Category Archives: maps

Maps: Visualizing Your Ancestors – Types of Maps – Topographical

When it comes to understanding ancestral migration patterns, it really helps to look at a map. The reason an ancestor ended up in a certain location might be explained by geography, and more specifically, topography. Using a topological map can be quite helpful in understanding some of the potential “whys” for things our ancestors did.

Topography is “the arrangement of the natural and artificial physical features of an area.”1 Examining the physical features can explain a possible migration route or why they stayed in a particular location.

One excellent example of topography affecting migration is that of large mountain ranges. Let’s look at Virginia as an example. Let’s say you had ancestors in early Virginia and they wanted to move west to the “frontier.” They set off past Richmond only to discover a large mountain range in front of them. The Blue Ridge Mountains caused a lot of adventurous folks to head north or south to go around them.

Map of Virginia from FreeWorldMaps.net

This barrier caused more settlements to the north and south. As I imagine it, you make a long journey to get around these mountains…why not just stop here a spell? And then just never leave. I imagine that happened quite a bit.

My ancestor, Samuel Cook Dimick, moved from Lyme, New Hampshire to Toledo, Ohio. One account says that after the business he was working for began shutting down (or he decided to quit working there, it isn’t clear) he was to move on further west (perhaps to Minnesota where his father owned some land). But someone told him of land for sale just one county to the south and he decided to stay in Wood County, Ohio. And that’s the reason I was born in Wood County, Ohio and not Lyme, New Hampshire.

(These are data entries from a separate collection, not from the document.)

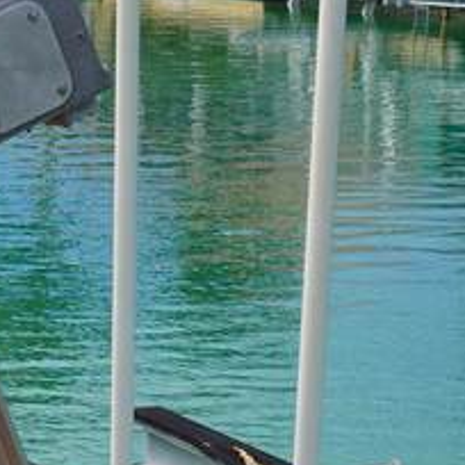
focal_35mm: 149
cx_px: 9
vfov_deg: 11.6
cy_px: 478
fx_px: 2264
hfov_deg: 11.6
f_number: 5
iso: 100
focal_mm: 28
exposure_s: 1/800
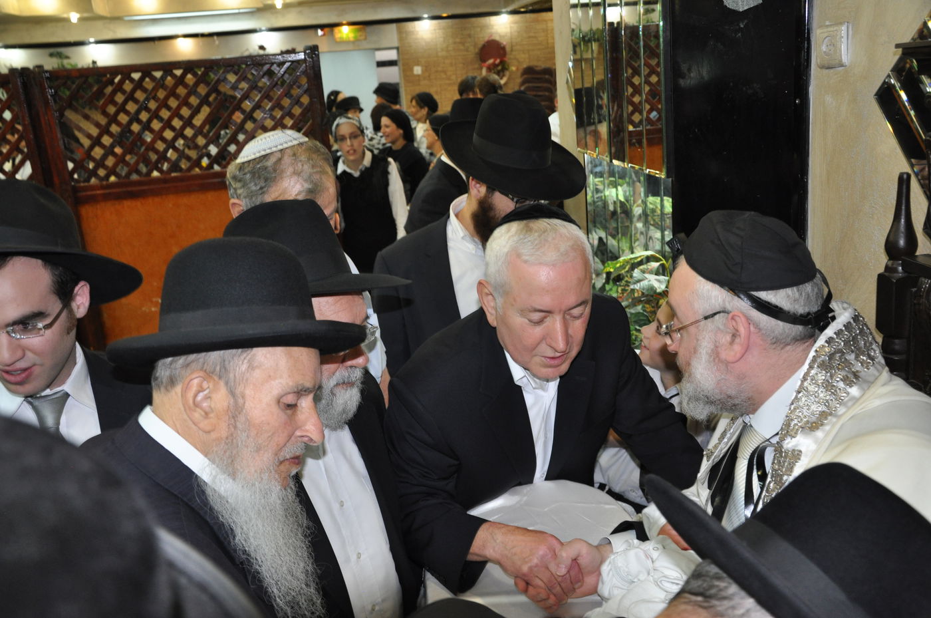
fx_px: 930
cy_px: 309
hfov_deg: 53.2
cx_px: 466
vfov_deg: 36.8
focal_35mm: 36
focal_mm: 24
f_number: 3.8
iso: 800
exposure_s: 1/60
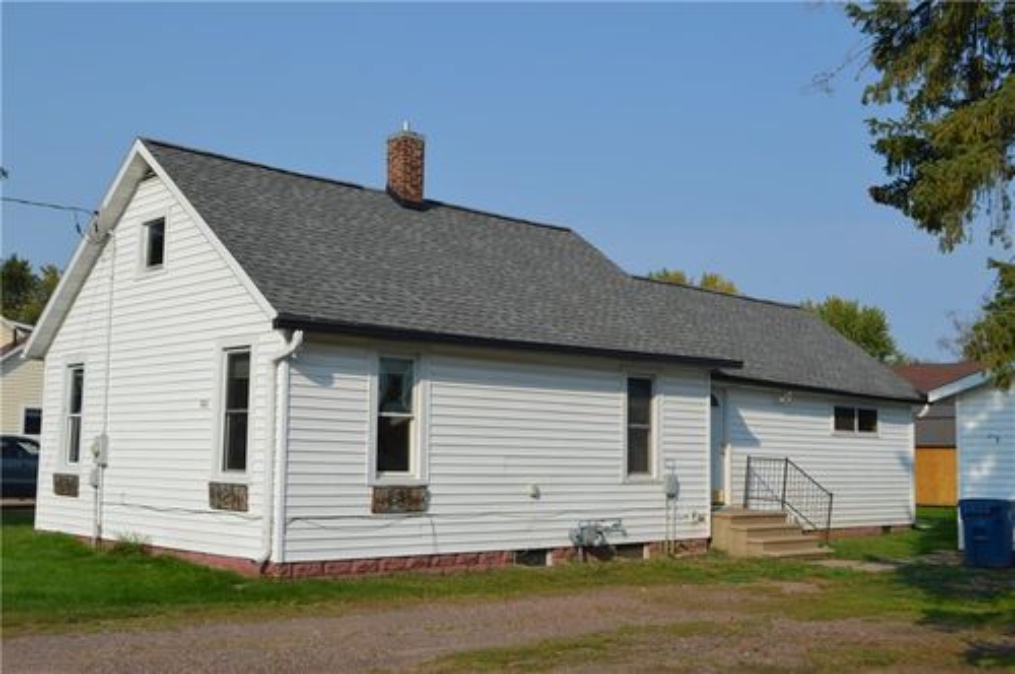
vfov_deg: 34.1
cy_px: 337
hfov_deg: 49.6
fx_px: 1098
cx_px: 508
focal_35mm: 39
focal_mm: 26
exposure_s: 1/250
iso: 100
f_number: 8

We will continue our look at types of maps that can help us understand our ancestors’ decisions and circumstances next time.


1. Definition of “topography” from Oxford Languages (https://languages.oup.com/google-dictionary-en/)↩

Maps: Visualizing Ancestral Migrations

To understand our ancestors’ movements and decisions, sometimes consulting a map can clear up confusion. I have a simple example from my own research.

One of my favorite lines to research are the Dimicks. They moved from Massachussetts to Connecticut to New Hampshire and then later to Ohio. I find that I try to do too much in my head sometimes. My brain likes to try to convince me that I can remember things…corrrectly. Well, this demonstration just goes to show two things. One, I can’t remember much very well, and two, using a map is invaluable.

Here’s how I “thought” their migration went:

Gif demonstrating my imagination of how the Dimicks migrated.

It is an unusual migration pattern to cross back over a state you’ve already left. It’s not unheard of or impossible, of course, but usually, people migrated in more of a straight line. This realization got me to look at the exact locations of the Dimicks in each location.

When the Dimicks arrived in America in the 1600s, they lived in Barnstable, Massachussetts, which is located out on the hook of Massachussetts. Now this migration makes more sense:

The actual migration path of the Dimicks.

By looking at a map, instead of depending on my memory, the Dimick migration makes a whole lot more sense. This is now one of the first things I do when working on a project. I look at maps and get a good visual perspective on where all of the people involved were located.